Anno di pubblicazione: 2017

Del modo in cui prende forma una nazione coloniale gli studiosi dell’imperialismo
europeo si occupano ormai da diversi anni, consci dell’insufficienza di ricostruzioni che
tengano in considerazione esclusivamente l’aspetto militare, amministrativo ed economico
delle occupazioni coloniali. Allo stesso tempo, l’elaborazione e la divulgazione di discorsi
che riguardano la presenza europea nelle colonie sono considerati l’anello di congiunzione
tra le politiche espansioniste e i processi di costruzione e ricostruzione, anche identitaria,
delle nazioni europee. È con questa duplice prospettiva che il lavoro di Pinchetti ripercorre
il processo di elaborazione del discorso coloniale nella Francia della Terza Repubblica,
individuandone attori – in particolare il parti colonial –, canali di diffusione e contenuti.
Un tema in sé non del tutto nuovo (trattato però quasi esclusivamente dalla storiografia
francese e in francese), ma al quale l’a. riesce a dare una forma allo stesso tempo sintetica
e dettagliata, offrendo inoltre alcuni momenti di approfondimento particolarmente utili
per comprendere i meccanismi di creazione e diffusione del discorso coloniale.

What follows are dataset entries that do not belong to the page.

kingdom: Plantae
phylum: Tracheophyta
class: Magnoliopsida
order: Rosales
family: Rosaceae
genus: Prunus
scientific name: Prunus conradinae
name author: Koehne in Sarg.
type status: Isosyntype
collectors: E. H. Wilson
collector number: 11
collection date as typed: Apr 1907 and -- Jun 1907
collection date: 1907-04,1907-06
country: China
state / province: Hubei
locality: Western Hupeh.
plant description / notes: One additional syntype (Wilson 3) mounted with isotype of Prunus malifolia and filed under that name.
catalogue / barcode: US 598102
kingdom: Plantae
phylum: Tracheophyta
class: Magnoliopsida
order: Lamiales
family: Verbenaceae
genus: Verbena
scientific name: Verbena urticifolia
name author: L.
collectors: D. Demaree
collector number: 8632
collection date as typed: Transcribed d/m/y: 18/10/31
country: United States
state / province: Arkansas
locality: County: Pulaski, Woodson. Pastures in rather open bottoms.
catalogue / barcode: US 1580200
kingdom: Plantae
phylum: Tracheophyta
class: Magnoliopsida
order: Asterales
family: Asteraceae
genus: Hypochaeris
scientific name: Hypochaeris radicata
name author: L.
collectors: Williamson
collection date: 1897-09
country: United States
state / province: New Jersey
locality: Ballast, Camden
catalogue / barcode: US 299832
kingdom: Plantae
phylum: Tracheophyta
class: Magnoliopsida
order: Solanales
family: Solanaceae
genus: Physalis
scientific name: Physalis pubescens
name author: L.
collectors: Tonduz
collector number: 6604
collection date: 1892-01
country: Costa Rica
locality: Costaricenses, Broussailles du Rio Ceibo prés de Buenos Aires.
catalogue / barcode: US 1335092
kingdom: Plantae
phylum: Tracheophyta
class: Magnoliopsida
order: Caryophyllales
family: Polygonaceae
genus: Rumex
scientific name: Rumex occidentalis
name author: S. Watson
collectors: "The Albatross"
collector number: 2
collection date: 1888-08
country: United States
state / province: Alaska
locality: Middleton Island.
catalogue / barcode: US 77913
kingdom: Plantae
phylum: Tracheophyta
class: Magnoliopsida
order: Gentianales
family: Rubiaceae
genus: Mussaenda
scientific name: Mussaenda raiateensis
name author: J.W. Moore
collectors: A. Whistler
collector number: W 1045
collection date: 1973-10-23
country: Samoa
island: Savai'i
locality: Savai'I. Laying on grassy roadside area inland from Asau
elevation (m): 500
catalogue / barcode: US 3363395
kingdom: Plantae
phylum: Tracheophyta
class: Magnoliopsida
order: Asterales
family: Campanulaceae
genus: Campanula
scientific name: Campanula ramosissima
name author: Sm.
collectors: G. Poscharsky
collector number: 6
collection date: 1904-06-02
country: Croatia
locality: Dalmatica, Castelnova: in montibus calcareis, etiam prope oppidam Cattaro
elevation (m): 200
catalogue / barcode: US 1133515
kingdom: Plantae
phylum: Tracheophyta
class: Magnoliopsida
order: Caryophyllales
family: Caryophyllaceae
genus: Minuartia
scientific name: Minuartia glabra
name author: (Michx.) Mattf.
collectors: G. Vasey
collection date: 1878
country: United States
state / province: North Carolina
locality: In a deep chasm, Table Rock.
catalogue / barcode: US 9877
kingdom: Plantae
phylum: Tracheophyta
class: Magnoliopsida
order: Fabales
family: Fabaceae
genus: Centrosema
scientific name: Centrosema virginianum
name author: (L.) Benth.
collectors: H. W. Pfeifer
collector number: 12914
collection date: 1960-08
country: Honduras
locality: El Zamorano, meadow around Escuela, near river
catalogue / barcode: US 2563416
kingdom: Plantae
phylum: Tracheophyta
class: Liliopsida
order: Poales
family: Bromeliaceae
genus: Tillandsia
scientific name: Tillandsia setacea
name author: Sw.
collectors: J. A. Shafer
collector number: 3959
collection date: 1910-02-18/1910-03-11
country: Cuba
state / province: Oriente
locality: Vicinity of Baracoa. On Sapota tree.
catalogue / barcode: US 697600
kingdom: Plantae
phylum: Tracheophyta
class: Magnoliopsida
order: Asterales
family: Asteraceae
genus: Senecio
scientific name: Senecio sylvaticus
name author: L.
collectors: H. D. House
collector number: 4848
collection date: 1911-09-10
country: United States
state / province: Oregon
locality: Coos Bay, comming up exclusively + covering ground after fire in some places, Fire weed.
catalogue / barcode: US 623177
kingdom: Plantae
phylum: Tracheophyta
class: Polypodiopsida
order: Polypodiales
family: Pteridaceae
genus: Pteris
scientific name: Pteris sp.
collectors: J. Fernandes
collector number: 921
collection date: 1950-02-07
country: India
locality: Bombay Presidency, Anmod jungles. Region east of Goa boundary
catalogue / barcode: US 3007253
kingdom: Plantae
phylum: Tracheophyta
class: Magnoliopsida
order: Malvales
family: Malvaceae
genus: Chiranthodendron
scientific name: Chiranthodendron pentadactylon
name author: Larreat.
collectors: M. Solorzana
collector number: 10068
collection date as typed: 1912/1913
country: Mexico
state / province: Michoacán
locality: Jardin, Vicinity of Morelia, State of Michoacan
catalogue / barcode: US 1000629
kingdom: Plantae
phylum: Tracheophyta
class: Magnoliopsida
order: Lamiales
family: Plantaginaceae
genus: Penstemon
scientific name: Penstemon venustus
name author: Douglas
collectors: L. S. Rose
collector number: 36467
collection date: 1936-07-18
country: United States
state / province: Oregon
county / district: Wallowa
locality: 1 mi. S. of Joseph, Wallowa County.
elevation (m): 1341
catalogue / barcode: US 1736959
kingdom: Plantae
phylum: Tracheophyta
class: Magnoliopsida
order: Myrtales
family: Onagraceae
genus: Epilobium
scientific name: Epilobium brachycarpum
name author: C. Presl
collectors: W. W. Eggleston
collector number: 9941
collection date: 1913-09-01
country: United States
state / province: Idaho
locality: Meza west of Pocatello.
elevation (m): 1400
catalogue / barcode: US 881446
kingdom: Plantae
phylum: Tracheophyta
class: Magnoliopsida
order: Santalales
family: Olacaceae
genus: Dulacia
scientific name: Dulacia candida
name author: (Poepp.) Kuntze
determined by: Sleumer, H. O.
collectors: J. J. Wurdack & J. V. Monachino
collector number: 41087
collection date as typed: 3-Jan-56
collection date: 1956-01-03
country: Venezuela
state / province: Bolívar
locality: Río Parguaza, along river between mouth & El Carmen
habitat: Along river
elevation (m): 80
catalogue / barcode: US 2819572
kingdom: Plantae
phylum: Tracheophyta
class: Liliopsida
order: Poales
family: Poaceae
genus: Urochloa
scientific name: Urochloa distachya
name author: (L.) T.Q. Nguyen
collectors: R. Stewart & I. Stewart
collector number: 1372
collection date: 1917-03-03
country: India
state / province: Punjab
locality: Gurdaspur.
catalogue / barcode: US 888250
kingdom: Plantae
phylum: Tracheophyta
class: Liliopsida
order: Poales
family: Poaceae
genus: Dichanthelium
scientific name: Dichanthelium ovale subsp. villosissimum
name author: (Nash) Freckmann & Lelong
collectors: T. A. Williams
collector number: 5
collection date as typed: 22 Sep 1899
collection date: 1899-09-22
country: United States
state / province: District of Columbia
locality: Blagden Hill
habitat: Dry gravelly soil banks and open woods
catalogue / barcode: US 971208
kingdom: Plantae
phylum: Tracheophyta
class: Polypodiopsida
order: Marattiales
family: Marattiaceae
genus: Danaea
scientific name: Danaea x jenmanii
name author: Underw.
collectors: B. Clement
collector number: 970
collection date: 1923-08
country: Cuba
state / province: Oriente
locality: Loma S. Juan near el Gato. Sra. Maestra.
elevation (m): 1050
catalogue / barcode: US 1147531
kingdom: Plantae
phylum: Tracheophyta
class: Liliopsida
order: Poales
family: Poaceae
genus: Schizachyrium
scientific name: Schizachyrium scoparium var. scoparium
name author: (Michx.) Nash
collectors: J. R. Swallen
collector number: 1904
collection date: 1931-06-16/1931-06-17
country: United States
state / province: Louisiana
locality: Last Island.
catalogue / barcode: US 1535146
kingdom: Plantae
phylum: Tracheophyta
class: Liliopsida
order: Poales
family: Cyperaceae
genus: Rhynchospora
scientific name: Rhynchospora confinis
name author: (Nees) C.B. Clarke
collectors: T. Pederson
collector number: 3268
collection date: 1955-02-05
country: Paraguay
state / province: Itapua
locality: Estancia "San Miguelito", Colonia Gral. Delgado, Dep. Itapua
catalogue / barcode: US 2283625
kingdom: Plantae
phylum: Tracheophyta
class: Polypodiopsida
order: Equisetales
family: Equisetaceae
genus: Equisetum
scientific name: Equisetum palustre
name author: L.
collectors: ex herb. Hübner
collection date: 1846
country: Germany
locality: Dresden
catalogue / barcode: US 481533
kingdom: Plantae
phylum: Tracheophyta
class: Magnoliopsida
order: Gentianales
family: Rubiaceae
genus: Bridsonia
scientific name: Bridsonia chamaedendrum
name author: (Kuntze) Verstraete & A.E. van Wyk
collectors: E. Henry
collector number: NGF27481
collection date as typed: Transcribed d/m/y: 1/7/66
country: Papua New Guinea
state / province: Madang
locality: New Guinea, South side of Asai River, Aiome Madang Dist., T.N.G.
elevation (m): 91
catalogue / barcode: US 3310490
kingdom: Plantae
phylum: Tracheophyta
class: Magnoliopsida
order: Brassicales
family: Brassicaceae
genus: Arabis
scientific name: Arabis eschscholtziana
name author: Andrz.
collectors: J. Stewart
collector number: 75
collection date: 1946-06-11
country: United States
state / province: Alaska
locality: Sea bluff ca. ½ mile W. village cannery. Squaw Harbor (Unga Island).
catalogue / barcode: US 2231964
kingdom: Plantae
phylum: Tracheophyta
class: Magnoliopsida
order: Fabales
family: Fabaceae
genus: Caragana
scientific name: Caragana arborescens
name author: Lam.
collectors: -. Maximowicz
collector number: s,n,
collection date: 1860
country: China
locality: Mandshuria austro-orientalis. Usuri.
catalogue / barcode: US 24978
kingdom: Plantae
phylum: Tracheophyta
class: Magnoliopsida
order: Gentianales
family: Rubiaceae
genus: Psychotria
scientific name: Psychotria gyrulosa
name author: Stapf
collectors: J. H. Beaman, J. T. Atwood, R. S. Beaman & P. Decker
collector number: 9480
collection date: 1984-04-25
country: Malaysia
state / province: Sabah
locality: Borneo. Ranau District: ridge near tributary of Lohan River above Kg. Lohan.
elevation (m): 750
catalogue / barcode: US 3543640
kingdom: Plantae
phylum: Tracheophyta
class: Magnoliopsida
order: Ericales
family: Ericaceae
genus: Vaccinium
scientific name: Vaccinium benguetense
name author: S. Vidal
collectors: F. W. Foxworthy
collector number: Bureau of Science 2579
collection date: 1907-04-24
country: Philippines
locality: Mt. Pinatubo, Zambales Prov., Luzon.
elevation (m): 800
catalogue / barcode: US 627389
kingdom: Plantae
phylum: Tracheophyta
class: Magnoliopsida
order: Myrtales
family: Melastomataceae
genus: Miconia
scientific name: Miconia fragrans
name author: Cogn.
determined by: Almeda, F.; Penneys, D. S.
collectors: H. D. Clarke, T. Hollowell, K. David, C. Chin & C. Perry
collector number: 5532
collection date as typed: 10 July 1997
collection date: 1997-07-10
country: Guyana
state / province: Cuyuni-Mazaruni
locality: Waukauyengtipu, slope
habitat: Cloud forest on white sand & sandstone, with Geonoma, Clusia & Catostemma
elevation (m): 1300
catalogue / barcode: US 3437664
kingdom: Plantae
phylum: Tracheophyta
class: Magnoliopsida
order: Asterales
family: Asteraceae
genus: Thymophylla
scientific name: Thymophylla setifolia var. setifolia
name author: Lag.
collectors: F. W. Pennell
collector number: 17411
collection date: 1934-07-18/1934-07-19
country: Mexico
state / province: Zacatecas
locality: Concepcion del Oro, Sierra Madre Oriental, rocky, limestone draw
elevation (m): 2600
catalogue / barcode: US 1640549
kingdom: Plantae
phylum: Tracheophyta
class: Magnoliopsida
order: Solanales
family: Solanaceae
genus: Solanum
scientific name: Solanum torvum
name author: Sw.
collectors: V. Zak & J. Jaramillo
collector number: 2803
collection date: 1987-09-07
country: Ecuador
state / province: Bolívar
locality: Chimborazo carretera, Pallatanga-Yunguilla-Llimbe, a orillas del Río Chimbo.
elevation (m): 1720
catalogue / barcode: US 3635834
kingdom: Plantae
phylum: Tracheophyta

Il titolo Per missione e per interesse riassume la tesi principale del volume, secondo
cui il discorso coloniale della Terza Repubblica si reggeva sostanzialmente su due ordini
di motivazioni. Da una parte un interesse di tipo politico ad avere un Impero: dopo il
ridimensionamento subito nel 1870 la Francia necessitava di ritrovare fiducia nella propria
grandezza, e l’espansionismo rappresentò «uno strumento di rigenerazione morale
e nazionale» (p. 105). Dall’altra la missione era invece quella che, secondo la cultura
dominante dell’epoca, accomunava i diversi paesi europei, assegnando loro una funzione
modernizzatrice e civilizzatrice nei confronti dei popoli africani e asiatici. Nel caso francese
questa argomentazione acquistava una valenza ulteriore, spiega l’a., poiché serviva a
conciliare l’inconciliabile, il «valore della Rivoluzione e dell’Illuminismo con la violenza
dell’azione colonizzatrice» (p. 82).
Senza trascurare le ricadute pratiche di tali discorsi sull’azione in colonia, l’attenzione
dell’a. è rivolta prevalentemente al fronte interno: dunque all’impulso dato a vari livelli,
istituzionali e no, per rendere possibile l’occupazione coloniale ma anche per portare
l’Impero nella vita dei francesi. Non si tratta solo di uno sguardo dall’alto: al termine del
ricco capitolo dedicato all’insegnamento coloniale, proprio l’affondo finale sulle annotazioni
degli studenti dei corsi dell’École coloniale affronta – risolvendolo positivamente,
pur tra molte cautele – il cruciale nodo della reale efficacia degli sforzi educativi e propagandistici.
In questo modo il lavoro di Pinchetti contribuisce non solo alla comprensione del
caso francese, ma anche alla riflessione più generale sul ruolo del colonialismo nella formazione
e nella educazione delle comunità nazionali europee.